Local execution is important mainly for cost and simplicity. My assumption is that deep, long-running searches over large corpora (papers and reports) would be expensive in a cloud or API-based setup, especially if a single query is allowed to run for hours or even days. Running locally avoids recurring API costs, server orchestration overhead. I am fine with slow execution as long as it is reproducible and verifiable.
The domain is chemistry and physics (scientific research). Usage frequency is low, but queries are very deep: one precise, complex query that can run for hours or days. The goal is to extract small but critical pieces of information (numerical values, experimental conditions, comparisons, assumptions) scattered across many papers and reports. This is not interactive Q\&A; it is closer to an offline research pipeline.
By "local" I mean self-hosted within my own network, not cloud-managed services. I am open to using two machines on the same local network if that helps with parallelization. For example, one weaker machine could handle parts of the pipeline such as document ingestion, OCR, indexing, or retrieval (RAG), while the main machine (RTX 3060 12GB) would handle LLM inference and information extraction. As long as everything is self-hosted, offline-capable, and under my control, a distributed local setup is acceptable.

[-]

Melodic_Coffee_833@reddit

I have been building RAG for 2 years, and would like to share :

The most intense part should be ingestion of massive documents and creation of their indexing in 3 layers (dense, sparse, graph) - local brings nothing here
Search is instant on ranking similarity top X, reranking top Y , even if you deep dive it in multiple iterations you are talking 30s max..
Local business case would mean you have gov secret sources, you don't want to vectorize, even in a multi tenants env.
The current set up you are talking about would cost 50X what elastic cloud would help you do..

[-]

thatguyinline@reddit

Lightrag.

[-]

exaknight21@reddit

I posted a few days ago about this very use case.

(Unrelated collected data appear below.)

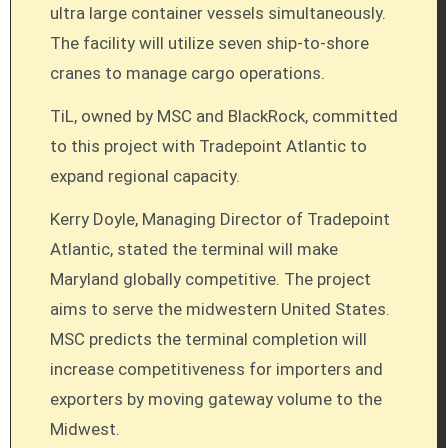
ultra large container vessels simultaneously.
The facility will utilize seven ship-to-shore
cranes to manage cargo operations.
TiL, owned by MSC and BlackRock, committed
to this project with Tradepoint Atlantic to
expand regional capacity.
Kerry Doyle, Managing Director of Tradepoint
Atlantic, stated the terminal will make
Maryland globally competitive. The project
aims to serve the midwestern United States.
MSC predicts the terminal completion will
increase competitiveness for importers and
exporters by moving gateway volume to the
Midwest.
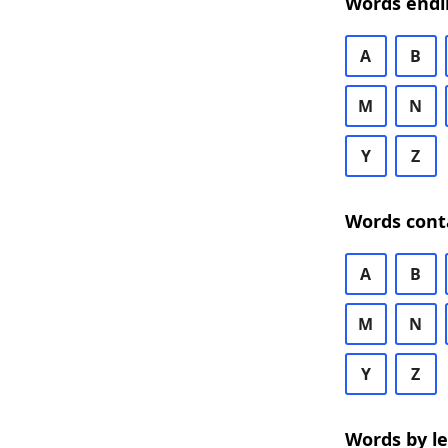
Words endi
A
B
M
N
Y
Z
Words cont
A
B
M
N
Y
Z
Words by l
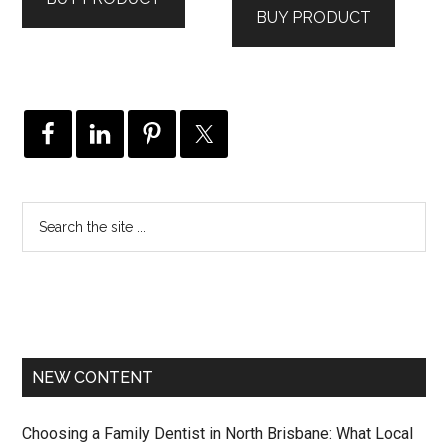
BUY PRODUCT
NEW CONTENT
Choosing a Family Dentist in North Brisbane: What Local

You wanna use the qwen3-2b-VL for this. Strictly because the accuracy was my original key concern too.

Coincidentally, I used 3060 12 GB too.

The github: https://github.com/ikantkode/qwen3-2b

[-]

beppled@reddit

You can try the Jan series of models, if you're thinking of things like mcp tools and browser use and they'll fit on your GPU perfectly ...

But coming to the main part of your question ... Honestly, from what I've experienced, you'd be better off using Claude's Research Feature or even Perplexity (if you could snag a 1 year free somewhere). I just wanna save you some frustration 🥹

Local Model are great but they are task and domain specific ... Jan maybe great at using tools, but I've seen it hallucinate left and right. Gemma 3 12B is great, but bad at tools.

[-]

Inflation_Artistic@reddit (OP)

It's not that I don't want to spend money on a subscription, I just don't think it's what I need. In my case, I need to read through as much data as possible and get the most out of it. So I'll probably have to process hundreds of files, and ordinary deep research tools can only handle a few dozen at most.

[-]

Permtato@reddit

I'm not affiliated in any way but used this a fair bit last year and found it pretty good, using both local models and external.

kotaemon

There's probably similar more recently updated / less open issues repos but should do what you're looking for if you hook it up with ollama for local model support.

For 'Chinese + English' and with 12GB ram, you could comfortably use one of the deepseek R1 distils like DeepSeek-R1-Distill-Qwen-1.5B.